To pay off the principal, the Funding Act imposed a 2 percent tax on property values starting in 1880, and dedicated revenue from the sale of public property to the same purpose. Desperate for cash up front, Virginia then sold off its shares in the state railroad at greatly depressed prices.20 At first it seemed as if the Funding Act of 1871 would do the trick. The Act passed comfortably with all the African American mem­bers of the legislature joining white colleagues to send the bill to Governor Walker’s desk.21 But as the ink dried on the Funding Act, things began to go awry. Buried inside was a statutory time bomb, and it had a very short fuse.

“Better to Burn the Schools”: The Elites Go Extreme

Controversially, the Funding Act allowed coupon bonds to be “receiv­able at and after maturity for all taxes, debts, dues, and demands due the state, which shall so be expressed on their face.”22 This meant that bondholders in Virginia could pay their taxes in coupons. And remember, coupon bonds could be bought and sold at will. This created a secondary market where out-of-state bondholders sold coupons to Vir­ginians who then used them to pay taxes. Soon, payment of taxes in coupons poured into the treasury at an annual rate of $1 million.23 The foolishness of this policy should have been obvious—by collecting cou­pons rather than dollars, the state risked running its coffers dry.

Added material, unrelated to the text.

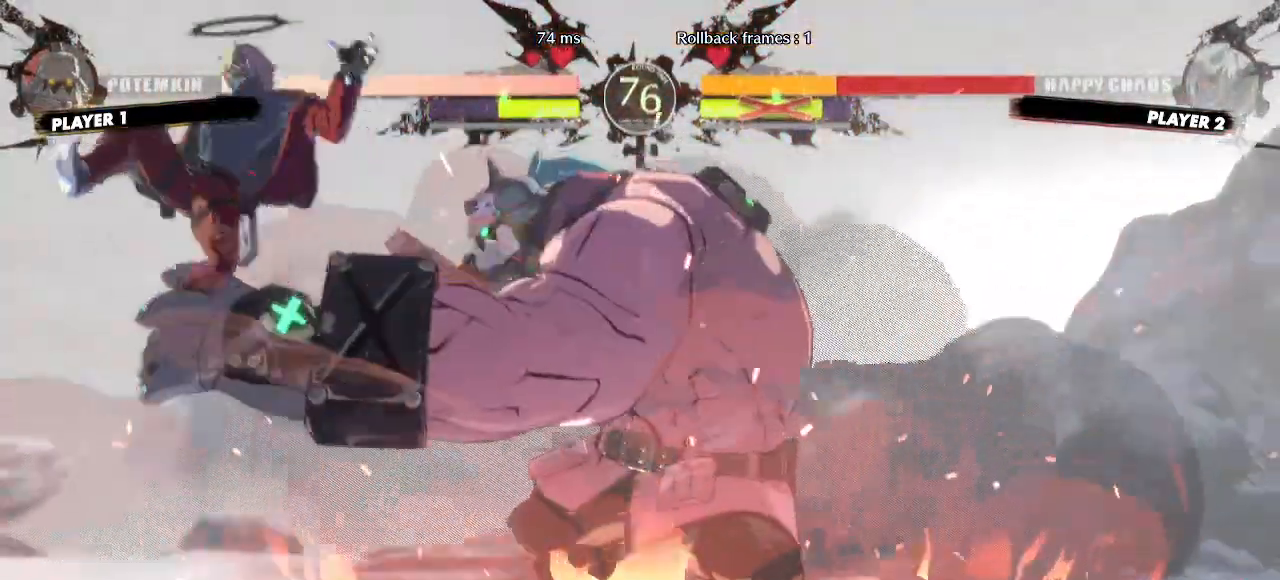
{"buttons": ["DPAD_LEFT"], "events": [[233, "DPAD_LEFT", "down"]]}
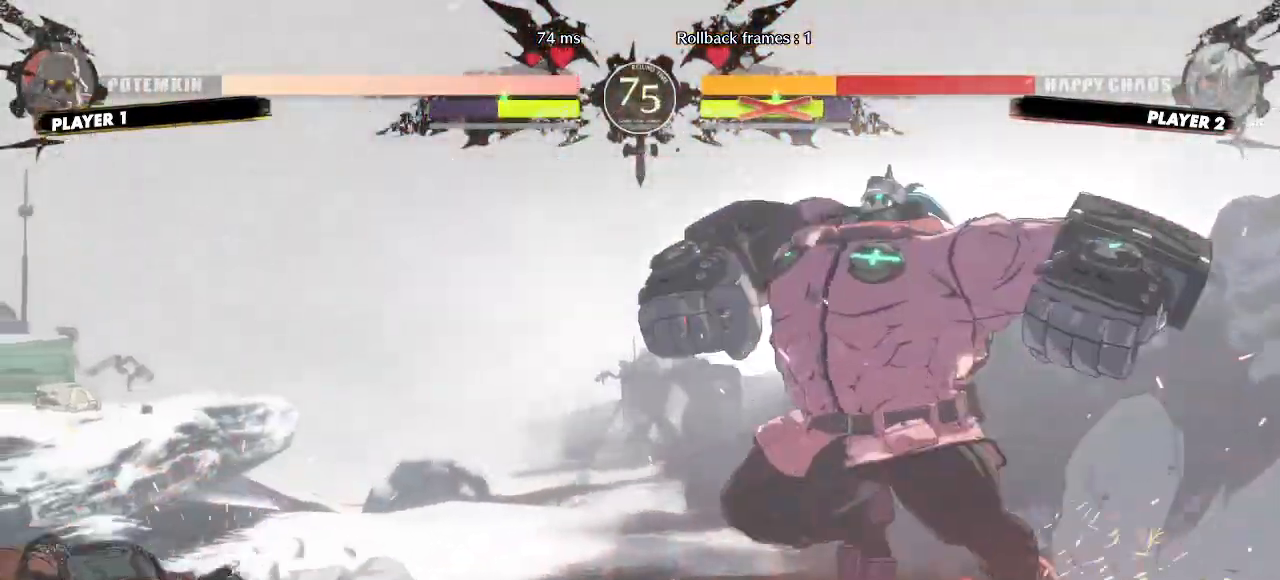
{"buttons": ["DPAD_DOWN", "DPAD_LEFT"], "events": [[467, "DPAD_DOWN", "down"]]}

Compounding the problem of shrinking state revenues was Governor Walker’s failure at math. During the debate on the Funding Act, Walker had insisted that Virginia was economically sound. But Walker’s calculations of a $72.5 million tax base proved to be generous by a factor of two, and amid a revenue shortfall, the cost of state services increased to three times Walker’s estimate. Quickly, a small projected surplus of $61,000 morphed into consistent yearly deficits, sometimes as high as $850,000.24 Almost as a cruel joke to the Old Dominion, the Panic of 1873 cratered the national economy, too. Virginia’s economy remained sclerotic with weak growth for years to follow. Wages declined through­out the decade, especially for rural laborers who struggled to find anything better than seasonal employment.25

To its credit, the legislature did quickly realize the catastrophe they had wrought upon Virginia and attempted to undo the worst impacts of the Funding Act. At first, they were thwarted by Governor Walker, who vetoed a measure to suspend the Funding Act.26 But when the legislators overrode a second Walker veto of a bill to strike the provision permitting tax payments with coupons, the state supreme court struck it down. In Antoni v. Wright, the court ruled that the 1872 law nixing the tax receivability of coupons violated the contract clause of the U.S. Constitution.27

But Walker’s weakness with arithmetic shouldn’t have mattered. It was obvious that the state’s strategy for paying the debt was bizarre. At the time of the Funding Act, the principal was nine times larger than the state’s yearly revenue, and still growing since the interest had gone unpaid. By 1872, the debt was ten times as much as revenues.28 One hardly needed to be an accountant to recognize, as one historian did, that

if all the old bonds had been exchanged for new 6 percent bonds, the state would have had to pay more than $1.8 million in interest, more than half the annual revenue. Moreover, every dollar paid into the Treasury in the form of a coupon was a dollar the treasury could not use to pay public salaries, to operate the government, or to buy buildings and books or pay teachers and administrators for the new public schools—or even to pay interest on the debt.29

Finding its most logical courses of action stymied, Virginia’s powers-that-be doubled down on their insistence that the only honorable thing was to pay the debt whatever the costs. Now known as Funders for their fidelity to the 1871 Act, Virginia’s political elite raised taxes. But Virginia’s taxpayers were already stretched to the breaking point. Each year, federal tariffs and excises cost the state’s taxpayers $13 million in total, and state and local taxes imposed millions more. Prior to the Civil War, for each $100 of assessed property value, citizens only paid—at most—40 cents in taxes.30 Ruling Democrats raised it to 50 cents.31 And then imposed a series of new business license fees. By 1880, Virginia’s per capita tax load was twice what it had been before the Civil War.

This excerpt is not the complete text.